To run an interactive debug session on Slurm (or locally) you can start an experiment with the --debug
option.
For even more convenience you can also use VS Code for a remote debug session. First make sure that your experiments were added to the database with the --no-code-checkpoint
option:
seml seml_example add example_config.yaml -ncc
This will prevent the caching of your code in the MongoDB and allow you to directly run the code that is in your working directory, set breakpoints and interactively step through your code in VS Code.
To start a remote debug server run:
seml seml_example start --debug-server
This will add your experiment to the queue, wait for the necessary resources to be assigned, spawn a debug process on the server and print the debug server's IP address and port number. The experiment will only start running once the VS Code client is attached.
To attach to the debug server you need to add the printed IP address and port number to the .vscode/launch.json
config:
{
"configurations": [
{
"name": "Python: Attach",
"type": "python",
"request": "attach",
"connect": {
"host": "YOUR_DEBUG_SERVER_IP",
"port": YOUR_DEBUG_SERVER_PORT
}
}
]
}
The IP address and port number of the debug server might change at every start, so make sure to update the host
and port
launch config.
Note: The "restart" operation of the VS Code Debugger is not supported.
Often a single experiment does not fully utilize the GPU and requires much less GPU RAM than available. Thus, we can often
run multiple experiments per Slurm job (which commonly uses a single GPU) to increase the throughput of our experiments.

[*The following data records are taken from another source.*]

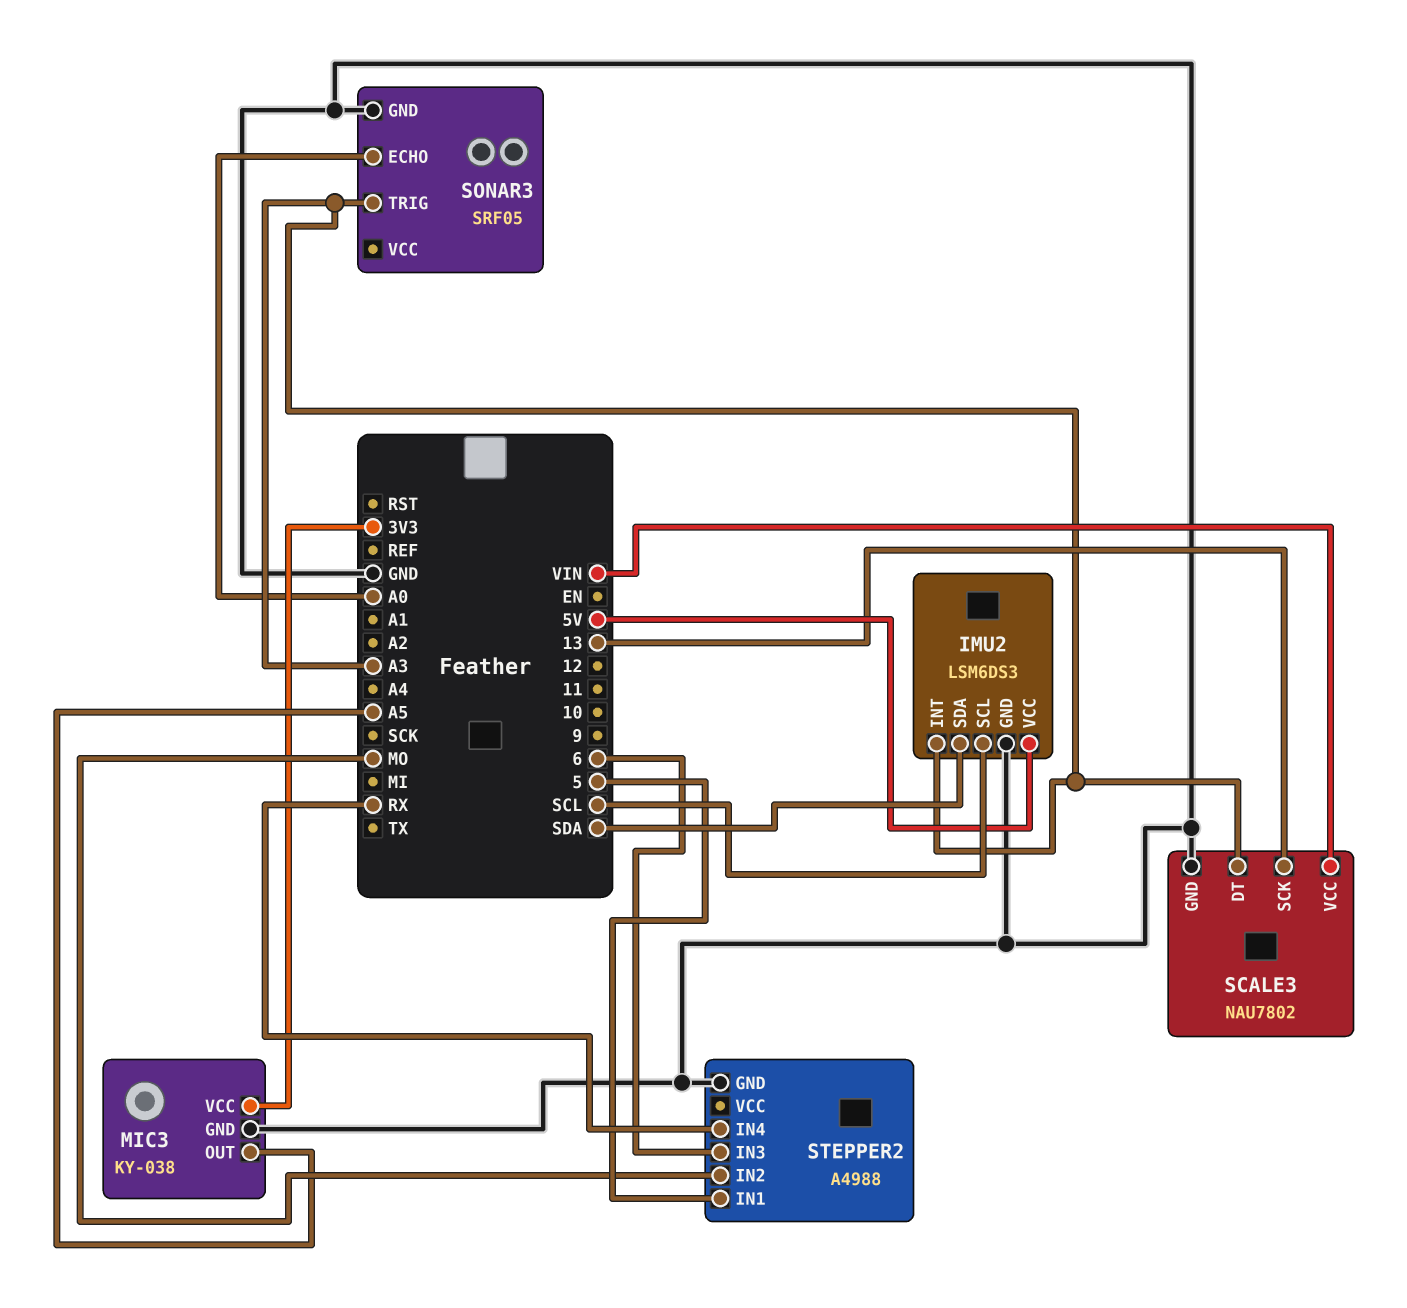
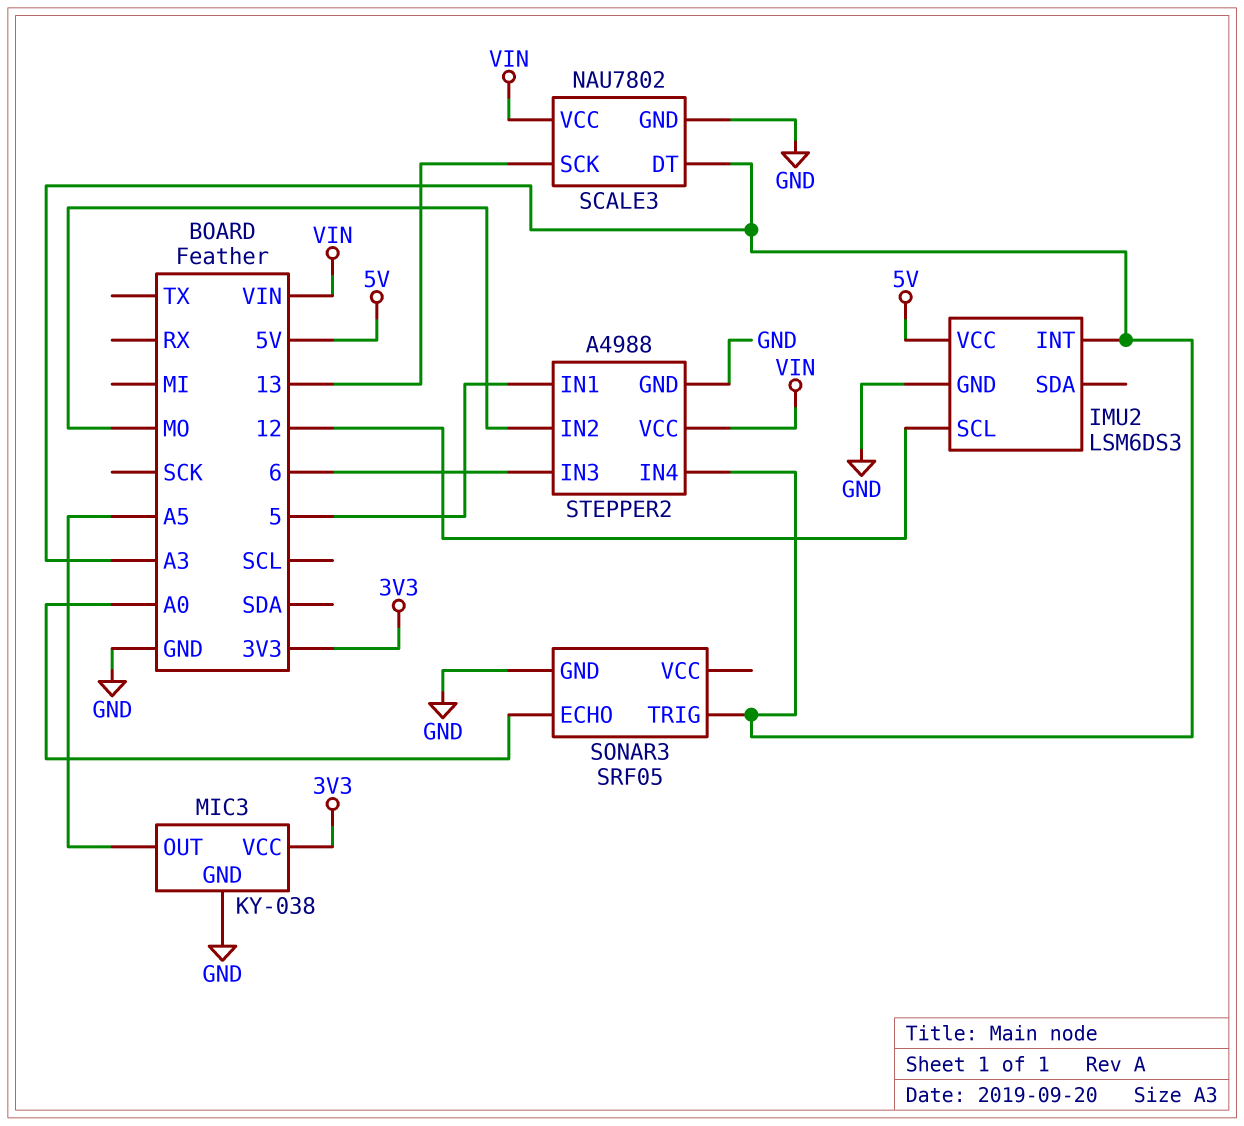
IMU2 pin SCL: SCL -> 12
IMU2 pin SDA: SDA -> none
STEPPER2 pin IN4: RX -> A3
STEPPER2 pin VCC: none -> VIN

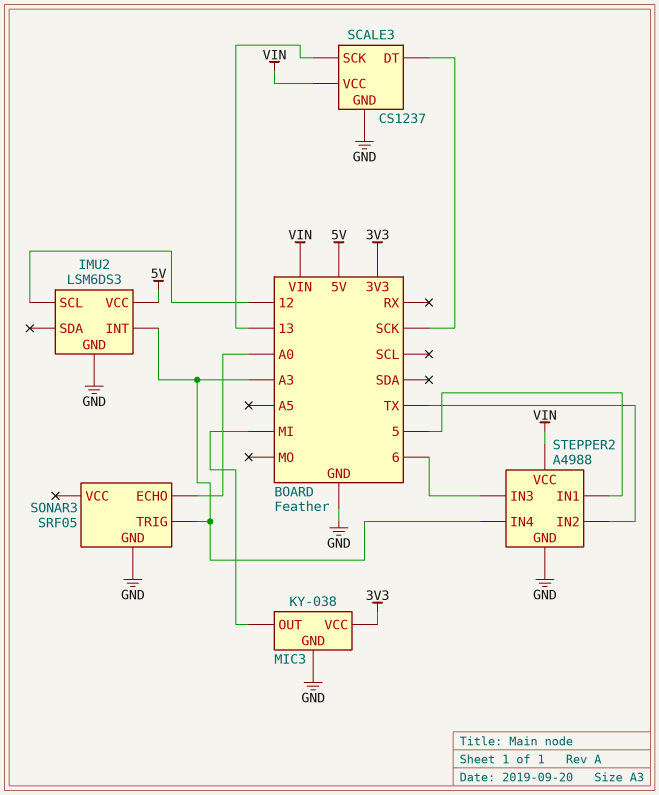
MIC3 pin OUT: A5 -> MI
SCALE3: NAU7802 -> CS1237
SCALE3 pin DT: A3 -> SCK
STEPPER2 pin IN2: MO -> TX

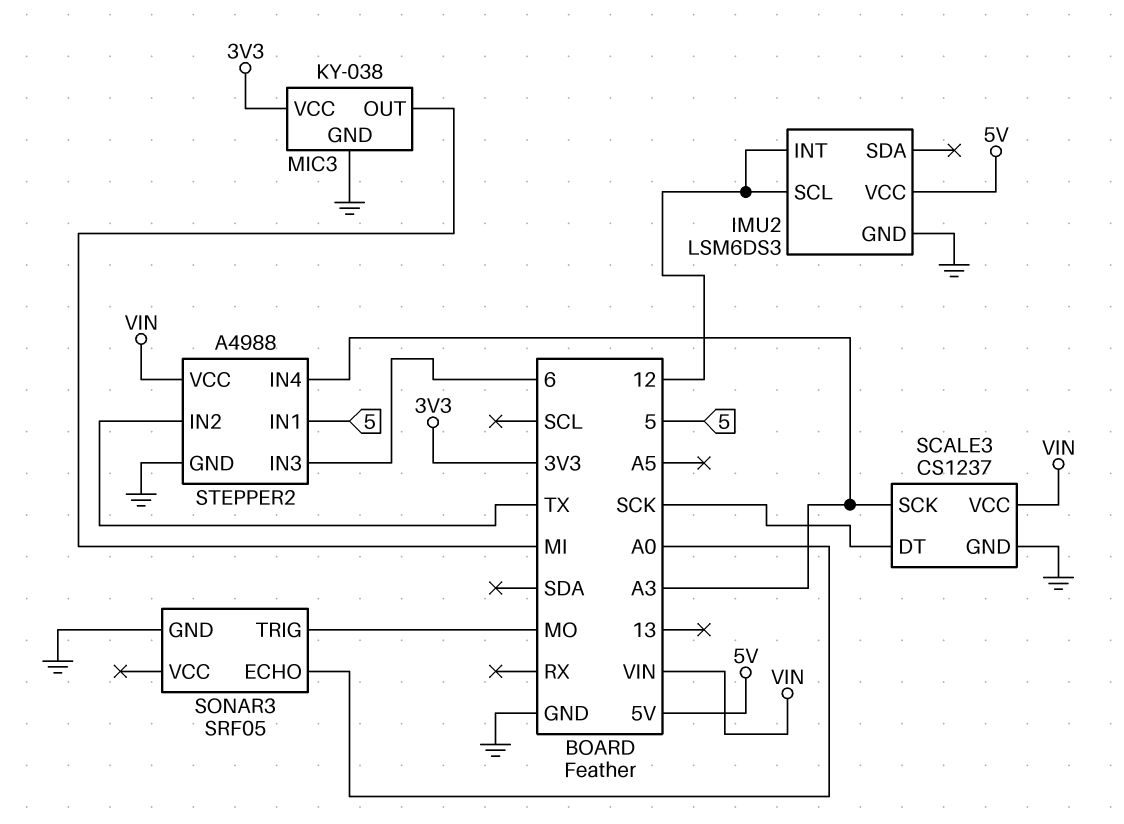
IMU2 pin INT: A3 -> 12
SCALE3 pin SCK: 13 -> A3
SONAR3 pin TRIG: A3 -> MO

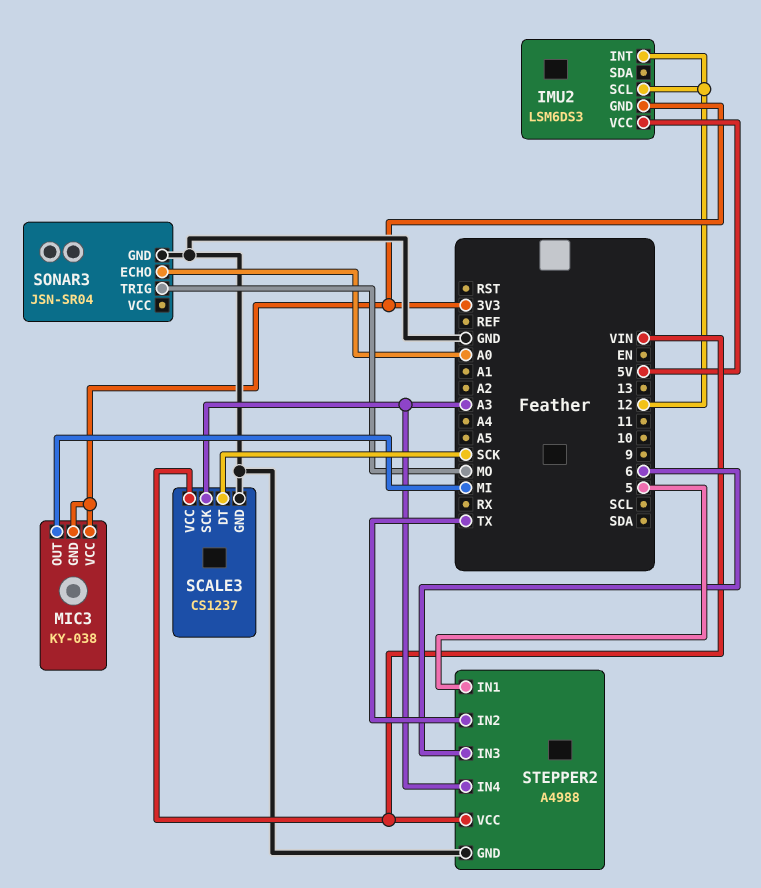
IMU2 pin GND: GND -> 3V3
MIC3 pin GND: GND -> 3V3
SONAR3: SRF05 -> JSN-SR04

This can be done by setting the experiments_per_job
argument in the slurm
block of the config file.
Note that this will only run your own experiments in parallel on a GPU. It will never run your experiments on a GPU that is reserved by another user's job. Furthermore, only experiments from the same batch share jobs.
You can check the status of your Slurm jobs by running squeue
or seml seml_example status
in the terminal. To check the console output of a experiment, open the corresponding logfile, e.g. cat slurm-564.out
.
To check whether some experiments may have failed due to errors, you can run:
seml seml_example status
You can cancel (interrupt) all pending and running experiments with
seml seml_example cancel
You can reset all failed, killed, or interrupted experiments to STAGED with
seml seml_example reset
You can delete all staged, failed, killed, or interrupted experiments with
seml seml_example delete
These three commands also support passing a specific Sacred ID and a custom list of states.

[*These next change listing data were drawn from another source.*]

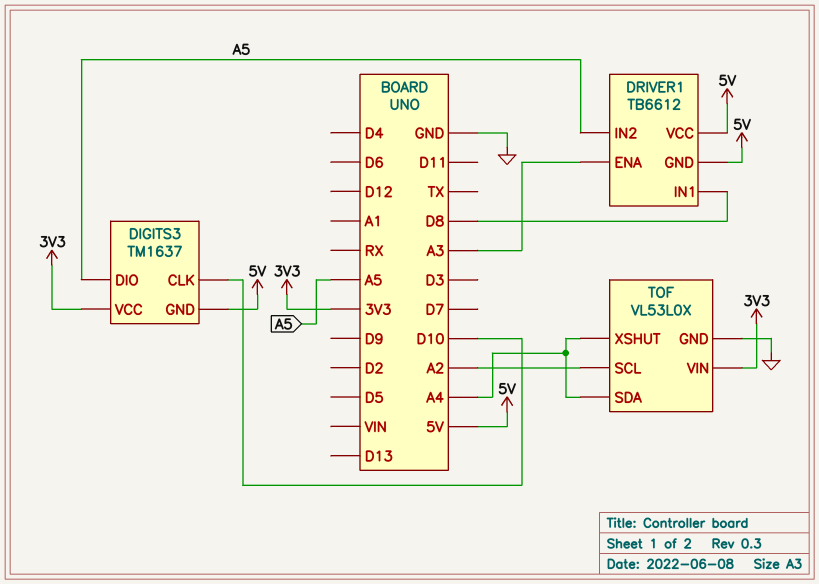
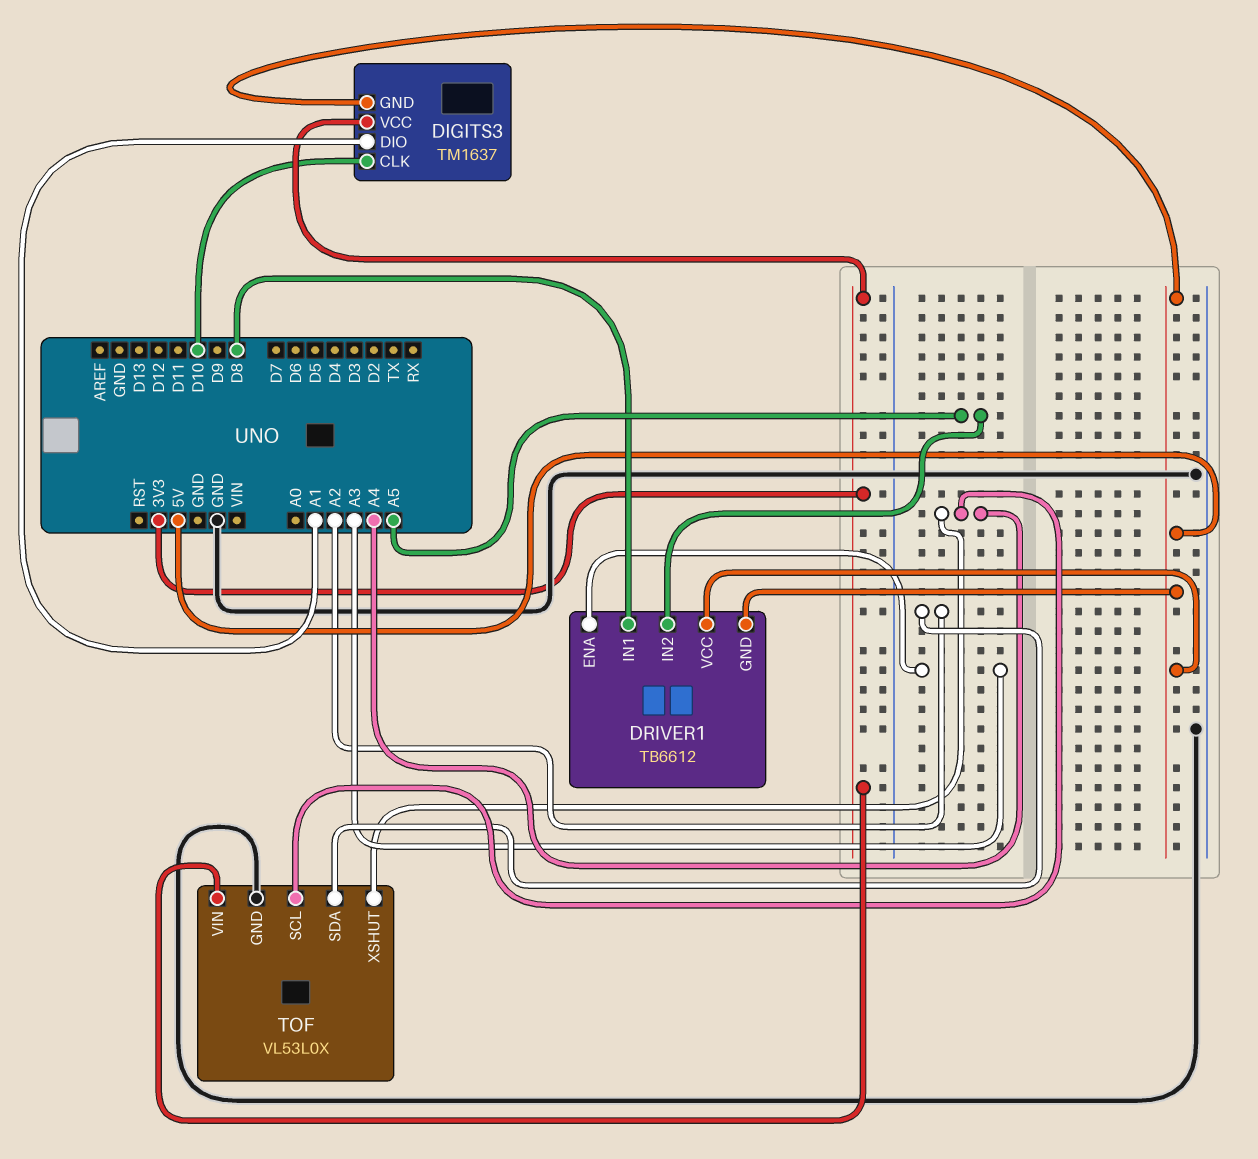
DIGITS3 pin DIO: A5 -> A1
TOF pin SCL: A2 -> A4
TOF pin SDA: A4 -> A2

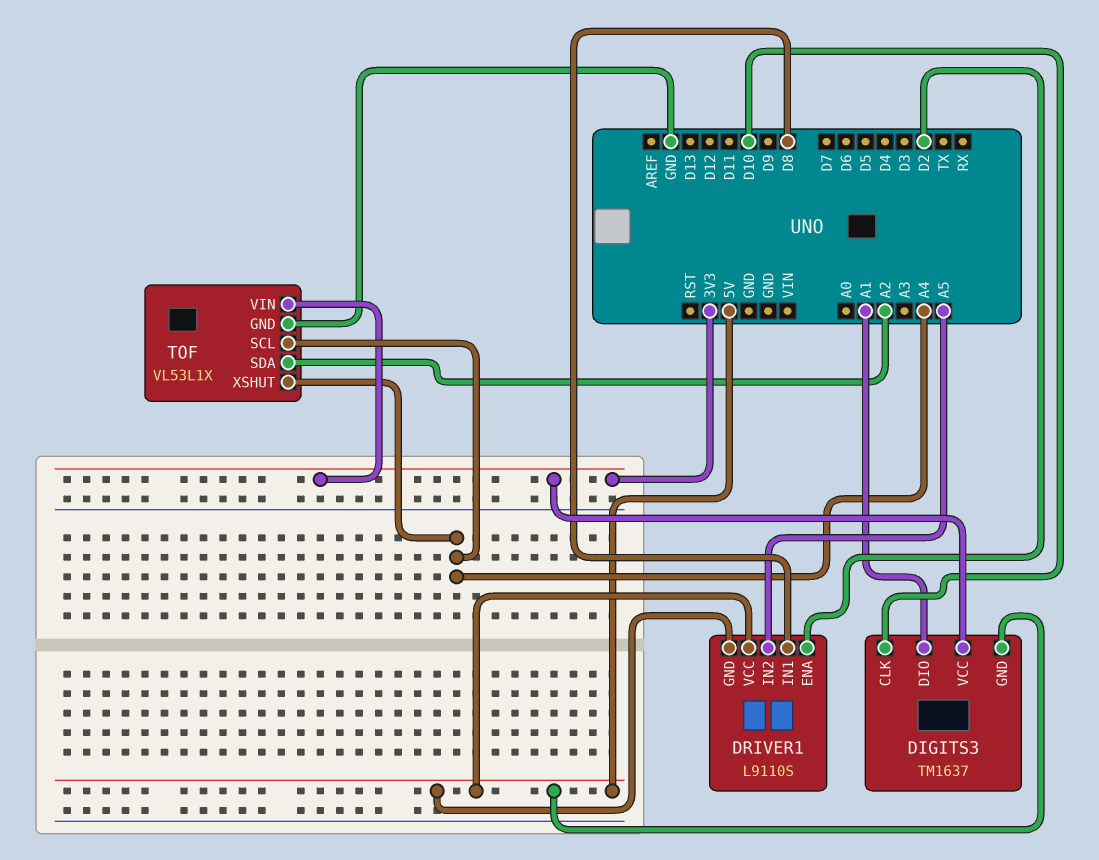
DRIVER1: TB6612 -> L9110S
DRIVER1 pin ENA: A3 -> D2
TOF: VL53L0X -> VL53L1X

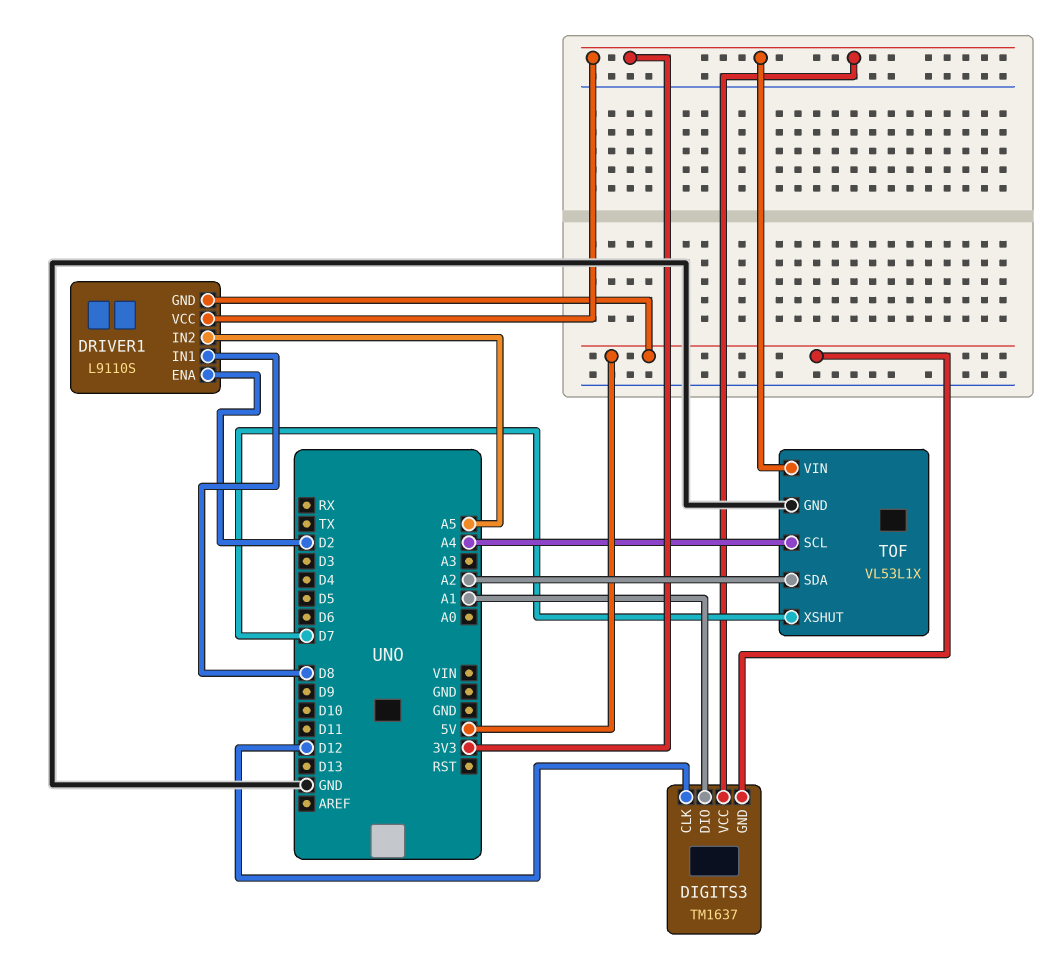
DIGITS3 pin CLK: D10 -> D12
DRIVER1 pin VCC: 5V -> 3V3
TOF pin XSHUT: A4 -> D7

Moreover, you can specifically cancel/reset/delete experiments that match a custom dictionary, e.g.
seml seml_example cancel --filter-dict '{"config.dataset":"cora_ml", "config.hidden_sizes": [16]}'
Finally, you can manually detect experiments whose corresponding Slurm jobs were killed unexpectedly with
seml seml_example detect-killed
(Detection is run automatically when executing the status
, delete
, reset
, and cancel
commands and therefore rarely necessary to do manually.)
seml
assigns each experiment a batch ID, where all experiments that were staged together get the same batch ID.
You can use this to cancel all the experiments from the last configuration that you've started, e.g. if you find a bug.
Use
seml seml_example cancel --batch-id i
or equivalently
seml seml_example cancel --filter-dict '{"batch_id": i}'
to cancel all jobs from batch i
.
See the example notebook for an example of how to retrieve and evaluate our toy experiment's results.
seml
also supports command chaining to execute multiple seml
commands sequentially, i.e.,
seml seml_example add advanced_example_config.yaml start
to add a config file and start it immediately after or
seml seml_example cancel -y reset -y reload-sources start
to cancel experiments, reset them, reload their source files and restarting them.